Posted: Monday, April 13, 2020
Even after receiving allogeneic hematopoietic cell transplantation, patients with acute myeloid leukemia (AML) who are in remission remain at risk for relapse. However, Mitchell E. Horwitz, MD, of Duke University, Durham, North Carolina, and colleagues posited that adjusting the intensity of allogeneic conditioning may affect relapse and survival rates. The study results, published in the Journal of Clinical Oncology, suggest that myeloablative conditioning in patients with AML who test positive for measurable residual disease prior to allogeneic hematopoietic cell transplantation achieve better survival outcomes than those given reduced-intensity conditioning.
The researchers performed ultra-deep sequencing for 13 commonly mutated genes in AML on preconditioned blood from patients treated in a phase III clinical trial. The trial included patients with AML who were in morphologic complete remission who were assigned to receive myeloablative or reduced-intensity conditioning.
The research team did not detect any mutations in 32% of the myeloablative group and 37% of the reduced-intensity group. Patients without detectable mutations in the two groups had similar survival rates. Those patients in the myeloablative conditioning group had a 3-year survival rate of 56% versus 63% in the reduced-intensity group (P = .96).
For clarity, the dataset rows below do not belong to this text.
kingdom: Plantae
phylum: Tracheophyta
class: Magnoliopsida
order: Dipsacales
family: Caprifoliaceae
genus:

However, relapse and survival rates were significantly different between the two groups among patients with detectable mutations. Patients in the myeloablative group with detectable mutations had a relapse rate of 19% versus 67% in the reduced-intensity group (P < .001). Survival was also significantly longer in the myeloablative group than in the reduced-intensity group (61% vs. 43%; P = .02). The investigators found that, for patients who tested positive for mutations, reduced-intensity conditioning was associated with increased rates of relapse (P < 001), lower relapse-free survival (P < .001), and lower overall survival (P = .01) than similar patients in the myeloablative group.
Disclosure: For full disclosures of the study authors, visit ascopubs.org.